Texto fornecido:
● ● ● ● ●

Batuque era um termo genérico registrado pelos cronistas desde o século XVIII  e que era aplicado a diferentes festas e manifestações afro-brasileiras. Ou seja, lundus, jongo, capoeira, candomblé, tudo era chamado de batuque. Já no século XVIII os batuques eram acusados por uma autoridade judiciária de serem causadores de “brigas, desordens, ferimentos e ainda talvez Mortes, procedimentos estes que são contrários à paz e sossego dos Povos” (Tinhorão, 1988:41).  O motivo estaria em uma combinação explosiva de excesso de bebida, mulheres “prostituídas” e com ciúmes dos seus “amásios” (Idem: 40-41).  
O que estamos querendo dizer é que há fortes indícios de que o refrão da música de João da Baiana é proveniente da época da escravidão. Sua mãe só não fora escrava porque se beneficiara da Lei do Ventre Livre. Ele conviveu com seus avós que haviam sido escravos e que segundo o próprio João da Baiana eram capazes de falar “em Gêge, Angola e Nagô” (Pixinguinha,1970:51).  O contato com outros africanos e descendentes devia ser muito intenso, pois seus avós tinham “uma quitanda de artigos afro-brasileiros no Largo da Sé”. Morando na Cidade Nova, pertinho da Praça Onze, coração daquilo que Heitor dos Prazeres chamou de “África em miniatura”, o menino João, chamado da Baiana pra diferenciá-lo de outros com o mesmo nome, deve ter escutado antigas canções dos escravos e quem sabe até tenha ouvido o Lundu do Pai João alguma vez. É claro que isso é apenas uma suposição.

● ● ● ● ●

Conjunto de itens:
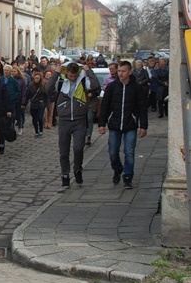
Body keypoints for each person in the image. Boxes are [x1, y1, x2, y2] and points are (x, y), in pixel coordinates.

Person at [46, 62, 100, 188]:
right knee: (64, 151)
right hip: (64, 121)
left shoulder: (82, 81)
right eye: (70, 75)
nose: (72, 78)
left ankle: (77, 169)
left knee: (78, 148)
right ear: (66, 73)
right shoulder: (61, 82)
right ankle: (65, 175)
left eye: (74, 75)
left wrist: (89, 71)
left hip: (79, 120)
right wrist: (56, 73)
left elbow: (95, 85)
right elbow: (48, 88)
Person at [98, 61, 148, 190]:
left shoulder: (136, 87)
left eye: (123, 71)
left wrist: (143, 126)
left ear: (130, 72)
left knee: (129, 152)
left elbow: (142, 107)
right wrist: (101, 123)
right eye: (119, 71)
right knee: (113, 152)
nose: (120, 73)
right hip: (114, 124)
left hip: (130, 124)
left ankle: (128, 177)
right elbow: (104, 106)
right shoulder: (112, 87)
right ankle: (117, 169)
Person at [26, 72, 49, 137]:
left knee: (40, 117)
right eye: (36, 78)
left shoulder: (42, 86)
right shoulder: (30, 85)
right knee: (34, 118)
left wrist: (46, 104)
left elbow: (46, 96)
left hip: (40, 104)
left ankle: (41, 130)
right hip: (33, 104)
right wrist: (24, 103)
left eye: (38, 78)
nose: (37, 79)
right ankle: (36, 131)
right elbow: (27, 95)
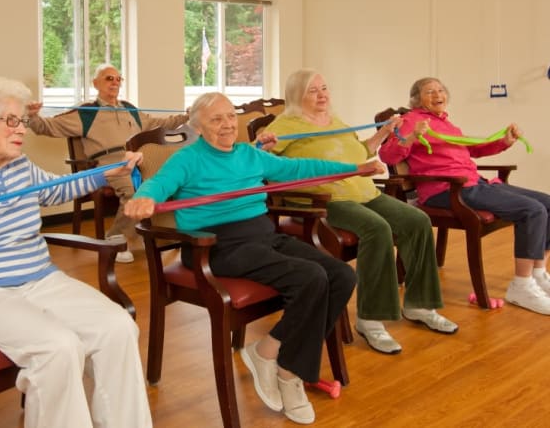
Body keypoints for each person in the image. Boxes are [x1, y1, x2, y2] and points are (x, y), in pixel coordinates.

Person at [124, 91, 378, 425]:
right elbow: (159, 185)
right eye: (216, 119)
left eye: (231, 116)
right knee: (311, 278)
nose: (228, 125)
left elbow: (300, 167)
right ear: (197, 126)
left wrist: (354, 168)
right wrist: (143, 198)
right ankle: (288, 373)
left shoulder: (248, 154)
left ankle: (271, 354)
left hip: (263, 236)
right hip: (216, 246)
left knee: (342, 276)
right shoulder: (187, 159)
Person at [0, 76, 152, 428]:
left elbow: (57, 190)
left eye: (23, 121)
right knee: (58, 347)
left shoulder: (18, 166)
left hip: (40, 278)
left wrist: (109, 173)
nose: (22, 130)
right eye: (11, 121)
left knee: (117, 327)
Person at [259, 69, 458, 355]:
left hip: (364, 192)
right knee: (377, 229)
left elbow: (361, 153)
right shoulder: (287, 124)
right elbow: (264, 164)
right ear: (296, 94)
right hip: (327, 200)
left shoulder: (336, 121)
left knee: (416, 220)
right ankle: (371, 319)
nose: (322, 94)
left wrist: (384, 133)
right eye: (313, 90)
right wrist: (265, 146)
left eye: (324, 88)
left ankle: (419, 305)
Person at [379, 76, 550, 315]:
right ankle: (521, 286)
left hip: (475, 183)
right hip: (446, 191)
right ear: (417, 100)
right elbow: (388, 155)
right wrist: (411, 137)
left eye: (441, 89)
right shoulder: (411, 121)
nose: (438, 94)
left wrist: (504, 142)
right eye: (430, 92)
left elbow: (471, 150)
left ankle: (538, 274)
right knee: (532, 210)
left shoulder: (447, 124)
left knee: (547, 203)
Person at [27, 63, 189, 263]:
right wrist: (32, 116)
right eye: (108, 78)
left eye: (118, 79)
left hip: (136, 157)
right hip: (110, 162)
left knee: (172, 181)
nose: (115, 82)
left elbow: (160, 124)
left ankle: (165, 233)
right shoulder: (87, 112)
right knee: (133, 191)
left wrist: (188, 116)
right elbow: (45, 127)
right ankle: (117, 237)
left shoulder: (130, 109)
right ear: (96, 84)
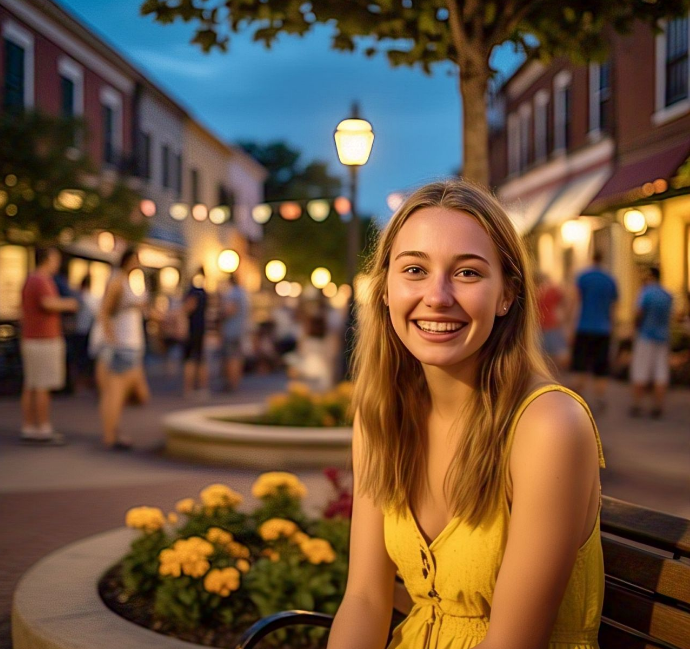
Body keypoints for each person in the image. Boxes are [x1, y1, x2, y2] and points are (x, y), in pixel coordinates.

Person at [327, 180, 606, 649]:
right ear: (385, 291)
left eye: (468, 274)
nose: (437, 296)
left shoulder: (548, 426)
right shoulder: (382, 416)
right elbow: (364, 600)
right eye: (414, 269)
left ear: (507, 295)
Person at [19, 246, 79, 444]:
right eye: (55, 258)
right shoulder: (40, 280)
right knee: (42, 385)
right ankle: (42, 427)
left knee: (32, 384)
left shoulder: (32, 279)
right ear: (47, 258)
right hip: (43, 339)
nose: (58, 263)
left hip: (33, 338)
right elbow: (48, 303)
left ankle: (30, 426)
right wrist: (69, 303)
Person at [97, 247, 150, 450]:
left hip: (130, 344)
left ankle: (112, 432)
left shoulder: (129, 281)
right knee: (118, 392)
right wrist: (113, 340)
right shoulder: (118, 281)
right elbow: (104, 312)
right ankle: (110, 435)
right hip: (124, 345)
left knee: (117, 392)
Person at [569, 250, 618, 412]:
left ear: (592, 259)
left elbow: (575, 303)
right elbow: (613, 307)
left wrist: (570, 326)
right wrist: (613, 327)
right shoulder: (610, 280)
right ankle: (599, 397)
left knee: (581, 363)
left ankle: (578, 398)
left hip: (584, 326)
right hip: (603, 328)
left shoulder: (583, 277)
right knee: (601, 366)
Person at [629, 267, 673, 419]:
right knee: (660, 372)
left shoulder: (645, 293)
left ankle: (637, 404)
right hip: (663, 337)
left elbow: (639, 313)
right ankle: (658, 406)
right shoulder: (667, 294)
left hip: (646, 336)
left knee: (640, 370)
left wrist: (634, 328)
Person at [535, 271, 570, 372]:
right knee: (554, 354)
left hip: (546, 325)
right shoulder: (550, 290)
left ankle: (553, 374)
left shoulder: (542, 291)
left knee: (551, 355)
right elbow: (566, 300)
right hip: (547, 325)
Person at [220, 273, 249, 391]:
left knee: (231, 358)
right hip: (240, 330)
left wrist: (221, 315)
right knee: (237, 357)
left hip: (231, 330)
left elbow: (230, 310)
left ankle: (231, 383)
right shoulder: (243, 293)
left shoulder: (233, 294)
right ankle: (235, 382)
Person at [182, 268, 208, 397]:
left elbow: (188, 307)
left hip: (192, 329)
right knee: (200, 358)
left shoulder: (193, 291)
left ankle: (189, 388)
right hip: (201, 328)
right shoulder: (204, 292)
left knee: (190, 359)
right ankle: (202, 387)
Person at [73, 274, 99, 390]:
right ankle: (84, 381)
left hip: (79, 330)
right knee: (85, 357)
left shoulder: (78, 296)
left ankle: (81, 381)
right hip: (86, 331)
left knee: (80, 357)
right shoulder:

● ● ● ● ●

Tarefa proposta 1:
Transcreva do texto sobre o batuque o trecho que começa em "O que estamos" e segue até "apenas uma suposição.".
Tarefa proposta 2:
Reescreva de forma mais concisa o parágrafo do texto sobre o batuque que começa com "O que estamos querendo dizer", conservando seus fatos principais.
Tarefa proposta 3:
Prossiga com o texto sobre o batuque a partir de sua última frase.

Resposta do exercício 1:
O que estamos querendo dizer é que há fortes indícios de que o refrão da música de João da Baiana é proveniente da época da escravidão. Sua mãe só não fora escrava porque se beneficiara da Lei do Ventre Livre. Ele conviveu com seus avós que haviam sido escravos e que segundo o próprio João da Baiana eram capazes de falar “em Gêge, Angola e Nagô” (Pixinguinha,1970:51).  O contato com outros africanos e descendentes devia ser muito intenso, pois seus avós tinham “uma quitanda de artigos afro-brasileiros no Largo da Sé”. Morando na Cidade Nova, pertinho da Praça Onze, coração daquilo que Heitor dos Prazeres chamou de “África em miniatura”, o menino João, chamado da Baiana pra diferenciá-lo de outros com o mesmo nome, deve ter escutado antigas canções dos escravos e quem sabe até tenha ouvido o Lundu do Pai João alguma vez. É claro que isso é apenas uma suposição.

Resposta do exercício 2:
Há fortes indícios de que o refrão da música de João da Baiana vem da época da escravidão. A mãe dele só não foi escrava por causa da Lei do Ventre Livre. João conviveu com os avós, que tinham sido escravos. Segundo ele, os avós falavam "em Gêge, Angola e Nagô" e tinham uma quitanda de artigos afro-brasileiros no Largo da Sé, o que indica um contato intenso com africanos e descendentes. O menino foi chamado "da Baiana" para diferenciá-lo de outros com o mesmo nome. Ele morava na Cidade Nova, perto da Praça Onze, a "África em miniatura" de Heitor dos Prazeres. Ali deve ter ouvido antigas canções de escravos, talvez até o Lundu do Pai João, mas isso é apenas uma suposição.

Resposta do exercício 3:
É importante notar que o jornalista Vagalume, autor de um dos livros mais importantes para a história do samba, acusa João da Baiana de ter ouvido até demais quando criança, a ponto de depois gravar como se fosse composição sua “aquilo que ouviu e aprendeu no tempo de garoto” (Guimarães,1978:94-95). O que ele não entende é que aqui está ocorrendo um processo contínuo de recriação da tradição (Lopes:1992:61-86) em que diversos materiais “folclóricos” estão sendo bricolados para se fundirem em uma nova tradição. Uma boa amostra disso é o samba que João da Baiana “compôs” com Donga e Pixinguinha, Patrão Prenda Seu Gado,  que mais parece uma colcha de retalhos formada de provérbios, mas que obviamente tem um sentido próprio:

Ô patrão
Ô patrão
Ô patrão, prenda seu gado
Na lavra tem um ditado
Quem mata gado é jurado
Missa de padra é latim
Rapaz solteiro é letrado
Em vim preso da Bahia
Só porque era namorado
Madame Diê, lalá

Samba ioiô, samba iaiá

Que o dia e vem, doná

Eu bem sei

Eu bem sei
Eu bem sei que fui culpado
De vir preso da Bahia
Só porque fui namorado
Vou tirar meu passaporte
Meu camarote de proa
Eu aqui não vou ficar
Vou-me embora pra Lisboa
Senhorita vai ver, doná

Samba ioiô, samba iaiá

Que o dia e vem, doná

Ô, Joana, ô Maria,

Saruê pra que trabalha
No pescoço da cutia
No pavilhão, da atalaia
Era hoje, era ontem, era donte
Era donte, era ontem, era hoje
Sinhazinha mandou me chamá
Corri quatro cantos
Balão de iaiá 

Note-se que em seu depoimento ao MIS, João da Baiana cita Patrão Prenda seu Gado como um exemplo de partido alto, ou seja, de um refrão a partir do qual foi se improvisando (Pixinguinha,1970:54-55). Ou seja, não é uma hipótese tão improvável assim que ele tivesse escutado o refrão de Batuque na Cozinha em uma das inúmeras festas que frequentou desde pequenino, vindo a utilizá-lo anos depois.
Retornemos à letra.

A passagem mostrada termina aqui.